Laura Robbins in her Placitas Foothills Studio

Gray Water Kitchen, mixed media, by Laura Robbins. Photo credit: Barry McCormick

Water Meter Mandala, ceramic and glass, by Laura Robbins. Photo credit: Barry McCormick
The inside-outside of Laura Robbins
—Barb Belknap
Life for Placitas mosaic artist Laura Robbins is a trip—of artistic exploration. In this journey, she asks the question: What is home?—Is it your house? Your community? The Earth? She helps formulate answers by offering viewers of her work a closer look at the natural world.
For Laura, “home” is an important and integral theme in her artwork and, regarding that, she calls the notion “inside-outside.” Her series, “Turtle Beings,” exemplifies this mix of flora and fauna by showing fused-glass trees growing inside rectangular ceramic houses that are the bodies of turtles. Each turtle’s head and tail, made from richly textured slabs of glazed clay, extend from opposite ends of the house. They are enjoyably wild to just look at, but have a deeper meaning for Robbins who, through this work, offers us a look at humanity’s connectivity to the planet.
“Spiritual iconic fantasy is one of the three lines of approach I use in my artwork,” Robbins said. “The turtle beings and other playful fantasies I create let me explore the idea of ‘earth-heart-home’ and appreciation of where we live and how we are all a part of an ancient history.”
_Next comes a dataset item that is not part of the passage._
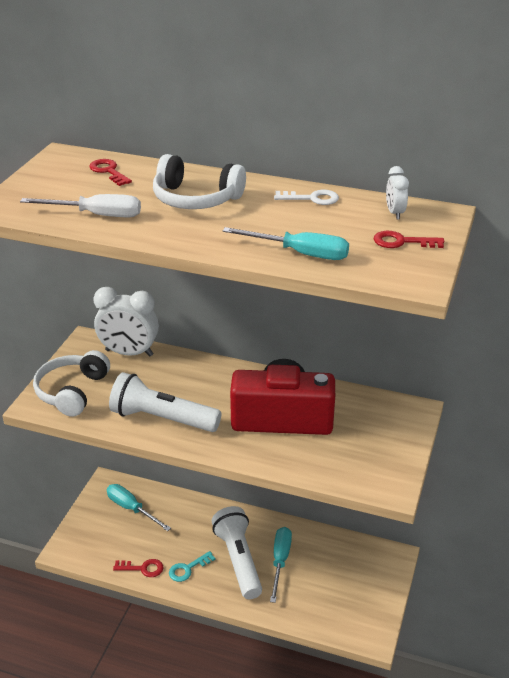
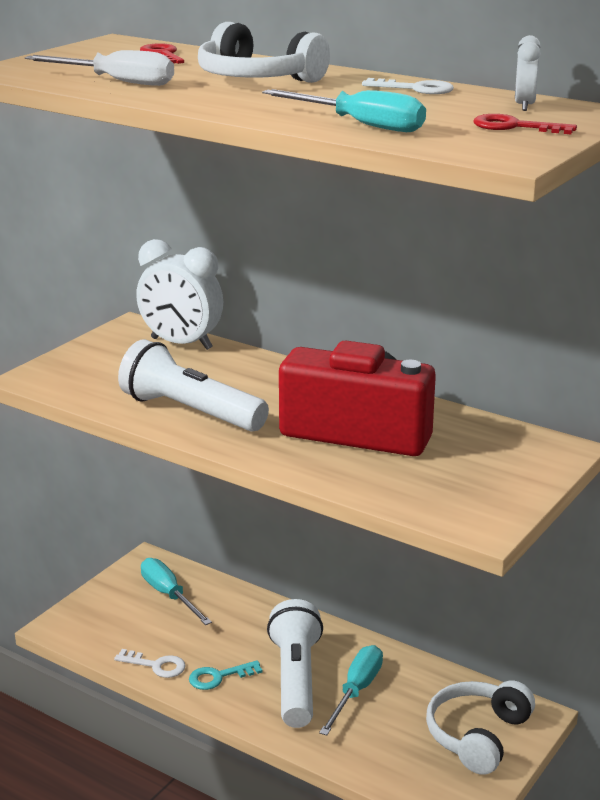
camera: 15 degrees right, 10 degrees down
(72, 391) = (86, 371): white headphones -> white headphones (478, 736)
(143, 568) = (156, 665): red key -> white key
All this thought of home leads artist Robbins to add another element to her work: the Earth’s environmental health. As an advocate for the protection of the Placitas wild horses and member of Pathways—Wildlife Corridors of New Mexico (http://pathwayswc.wordpress.com/), Robbins calls some of her more deliberate subject matter: “environmental activism.” Together with her artist-friend Cirrelda Snider-Bryan, they orchestrated an extensive community cooperative seventy-foot-long glass-and-ceramic mosaic mural project in Placitas near I-25 to raise awareness of the migratory needs of New Mexico’s indigenous animals. Along a similar line, her four-foot-square artwork “Placitas Water Meter Mandala”—a circular water meter lid surrounded by a Southwestern mosaic landscape—speaks of conscientious use of water in the desert.
“The main thing with my artwork, at this point in my life, is to do what I want to do,” said Robbins. “I’m not a planner; it just happens. It is sometimes meditative, sometimes playful, but always comes from my heart. It’s lovely to do that.”
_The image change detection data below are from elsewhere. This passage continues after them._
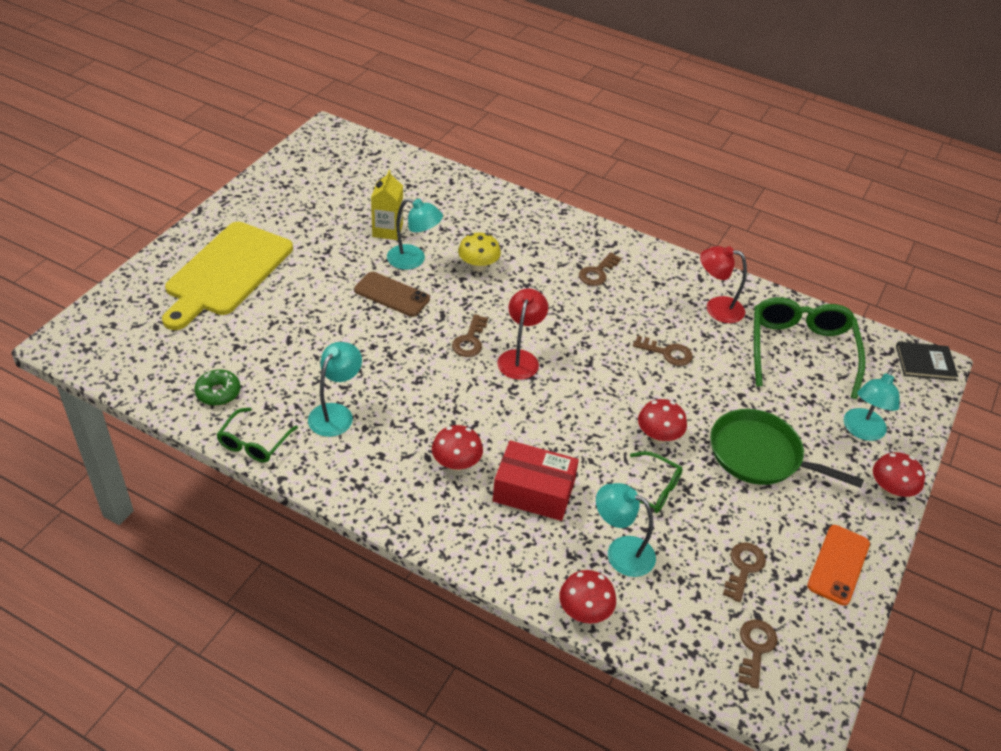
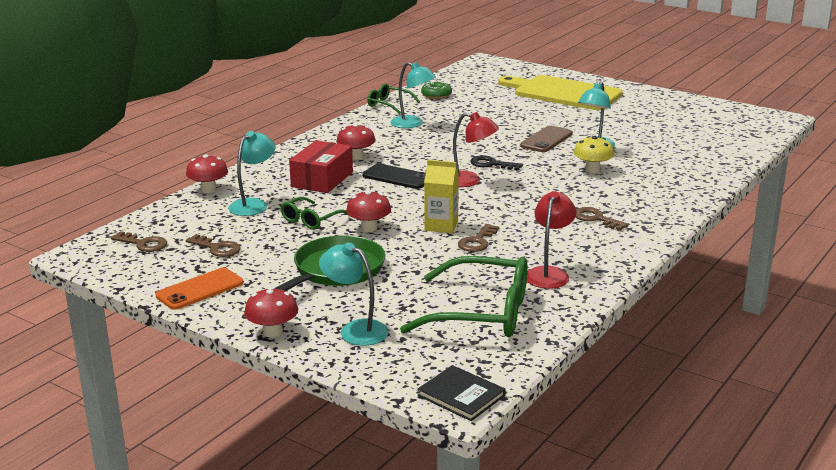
camera: 100 degrees right, 20 degrees down
(387, 230) = (633, 139): yellow carton -> yellow carton (441, 226)
(470, 340) = (492, 164): brown key -> black key
(517, 420) = (397, 177): none -> black phone
(838, 565) = (200, 289): orange phone -> orange phone turned 75 degrees counterclockwise
(925, 363) = (461, 395): black book -> black book turned 60 degrees counterclockwise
Robbins delights in working with clay for its non-technical nature and feels that when you lose your sense of play, you’ve lost it all. In her glass work, she does everything from scoring it to fusing it to smashing it with a hammer.
Laura Robbins’ late father Kermit Wurman also plays an important role in Laura’s creations and adds the third focus that she considers in her work: spontaneous design. “My dad was a wonderful builder and loved design, like Frank Lloyd Wright’s and in Asian artwork. So, I made a mosaic ‘Tool Series’ to honor him that incorporated spontaneous design elements with metal tool objects like drill bits and saw blades.”
This solid sense of design was apparent in Laura’s latest one-woman show called “Pieces,” which hung at the Matrix Gallery at 3812 Central Avenue SE in Albuquerque from August 6 to 28, 2010.
In the “Pieces” exhibition, Robbins’ quintessential mixed-media work titled “Gray Water Kitchen”—an incredible eight-foot-tall free-standing mosaic kitchen sink area with a tree growing from the gray water flow at its base—stole the show. “I am most proud of this piece,” she said. “It includes all three places I go: spiritual iconic fantasy, artistic activism, and design. It took two-and-a-half years to make, but between slumping and fusing and construction, I learned so much doing it.”
Before life as a full-time artist, Robbins founded and designed Bosque Prep School’s art program that considers art class of equal academic importance to traditional academic classes and taught there for eight years. Prior to that, she taught class in public school for about ten years. She received her BFA from Carnegie-Mellon University in Pittsburgh and earned her Master’s degree in New York.
In 2007, she received a top award in the New Mexico Women in the Arts Originals show at the Millicent Rogers Museum. Locally, Robbins’ intricate mosaics intrigue visitors of the Range Cafés, Amy Biehl High School, and Acción. She is the first artist invited to exhibit at the new Placitas Community Library.
In the time ahead, Laura hopes to become more sculptural in her work and proficient at techniques, such as torch work, iron work, open foam, and fusing. After a recent tour of Italy—the mosaic mecca of the world—with her daughter Oli, she is even more inspired to work bigger and collaborate with other artists.
She has now joined the New Mexico Glass Alliance and is thankful to the many people she has met throughout her art career.
“I owe a lot to people all along the way and to those who enabled me to do commission work at the beginning,” she said. “I think that people aren’t alone in the world and that we have to support each other. Artists do their own expressions and it supports and links to others at many different levels.
“You know the bumper sticker that reads: ‘Art Saves Lives’?” she smiled. “I think it’s true.”